Mereka mengumpulkan sampel dari 7 ekor panda liar di pegunungan Qinling dan Xiangling di China tengah dan barat, serta 8 ekor panda yang ada di penangkaran untuk diteliti DNA, bakteria dan juga gen mikrobial yang ada di usus mereka.
Meski panda liar
dan panda yang ada di penangkaran mengonsumsi makanan serta punya gaya
hidup yang berbeda (panda di penangkaran memakan lebih beragam makanan
termasuk buah dan susu), mereka cenderung memiliki spesies mikroba yang sama di ususnya.
Kedua
kelompok beruang itu punya enzim yang memecah selulosa menjadi gula
yang lebih sederhana. Enzim mikrobial itu membantu panda mengekstrak
energi lebih banyak dari sedikitnya jumlah bambu yang berhasil mereka
proses.
Mikroba
ini merupakan bagian dari adaptasi evolusioner, selain rahang dan gigi
yang kuat, jari dan tulang yang memungkinkan mereka mencengkram tangkai,
yang membantu panda hidup hanya dari bambu, meski mereka punya sistem
pencernaan hewan karnivora.
Meski
demikian, Ruth Ley, mikrobiolog dari Cornell University, New York
menyebutkan, panda juga punya enzim pencerna selulosa yang lebih
sedikit, dibandingkan spesies herbivora non eksklusif seperti manusia.

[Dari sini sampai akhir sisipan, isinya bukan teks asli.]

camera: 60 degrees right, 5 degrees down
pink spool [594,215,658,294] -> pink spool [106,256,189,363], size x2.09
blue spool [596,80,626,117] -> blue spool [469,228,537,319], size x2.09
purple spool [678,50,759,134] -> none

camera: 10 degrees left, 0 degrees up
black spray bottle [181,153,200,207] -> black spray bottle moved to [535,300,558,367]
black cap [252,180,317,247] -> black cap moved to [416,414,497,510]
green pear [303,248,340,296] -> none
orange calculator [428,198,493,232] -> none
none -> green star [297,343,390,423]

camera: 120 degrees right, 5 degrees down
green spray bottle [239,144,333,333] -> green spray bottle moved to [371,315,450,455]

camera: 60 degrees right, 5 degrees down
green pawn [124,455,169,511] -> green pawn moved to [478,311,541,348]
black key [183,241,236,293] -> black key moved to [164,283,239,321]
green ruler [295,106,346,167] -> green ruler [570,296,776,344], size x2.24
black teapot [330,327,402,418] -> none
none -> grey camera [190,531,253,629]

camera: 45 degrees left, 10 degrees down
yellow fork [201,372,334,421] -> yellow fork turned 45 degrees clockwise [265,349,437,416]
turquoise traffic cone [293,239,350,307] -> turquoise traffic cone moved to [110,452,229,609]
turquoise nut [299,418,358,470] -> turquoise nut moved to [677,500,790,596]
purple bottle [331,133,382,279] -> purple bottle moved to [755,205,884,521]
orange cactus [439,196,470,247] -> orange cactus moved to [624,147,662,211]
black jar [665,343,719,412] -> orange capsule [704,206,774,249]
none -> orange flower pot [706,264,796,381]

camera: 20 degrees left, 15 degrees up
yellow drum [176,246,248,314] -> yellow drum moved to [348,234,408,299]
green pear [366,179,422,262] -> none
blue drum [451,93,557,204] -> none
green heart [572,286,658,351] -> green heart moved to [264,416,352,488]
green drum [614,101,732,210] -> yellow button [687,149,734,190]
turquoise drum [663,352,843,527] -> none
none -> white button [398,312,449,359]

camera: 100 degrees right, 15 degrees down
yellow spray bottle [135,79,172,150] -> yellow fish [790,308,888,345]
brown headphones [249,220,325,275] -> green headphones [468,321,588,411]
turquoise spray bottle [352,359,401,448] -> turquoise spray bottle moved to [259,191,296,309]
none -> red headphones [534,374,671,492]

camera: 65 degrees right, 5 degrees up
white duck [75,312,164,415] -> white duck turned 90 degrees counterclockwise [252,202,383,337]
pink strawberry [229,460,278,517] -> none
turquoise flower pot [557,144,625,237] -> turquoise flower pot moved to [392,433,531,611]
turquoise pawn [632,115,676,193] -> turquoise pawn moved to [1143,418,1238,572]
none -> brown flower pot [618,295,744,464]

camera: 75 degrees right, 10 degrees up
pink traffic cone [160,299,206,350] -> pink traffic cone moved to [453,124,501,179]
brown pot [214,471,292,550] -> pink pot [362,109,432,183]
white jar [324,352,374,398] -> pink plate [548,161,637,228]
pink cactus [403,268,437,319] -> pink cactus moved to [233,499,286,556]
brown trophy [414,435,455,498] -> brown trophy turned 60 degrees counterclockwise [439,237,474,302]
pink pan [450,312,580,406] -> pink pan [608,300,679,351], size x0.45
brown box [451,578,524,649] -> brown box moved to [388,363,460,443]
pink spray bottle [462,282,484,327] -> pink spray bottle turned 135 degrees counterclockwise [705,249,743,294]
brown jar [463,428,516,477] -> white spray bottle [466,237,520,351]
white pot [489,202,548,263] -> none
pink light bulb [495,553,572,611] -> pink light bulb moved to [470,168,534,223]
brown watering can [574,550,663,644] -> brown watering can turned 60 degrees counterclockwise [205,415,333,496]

"Kami melihat panda sebagai hewan yang beradaptasi dengan buruk. Cara utama bagaimana panda beradaptasi terhadap makanan berkualitas
rendah bukanlah lewat mikrobiota seperti sebagian besar hewan lain,
tetapi dengan cara makan terus menerus selama 15 jam per hari," ucapnya.
Panda
Besar termasuk spesies yang terancam punah, terancam oleh kehilangan
habitat dan tingkat kelahiran yang sangat rendah, baik di alam maupun di
kandang. Sekitar 1.600 diyakini masih hidup di alam. Panda Besar
dijadikan lambang World Wildlife Fund (WWF), organisasi pelestarian alam.
Hewan satu ini memang sangat menggemaskan. Maka tak heran, jika Kung Fu Panda menjadi film animasi komedi liburan musim panas untuk semua umur yang di rilis tahun 2008, dengan tokoh utama seekor panda, yang suaranya diisi oleh Jack Black.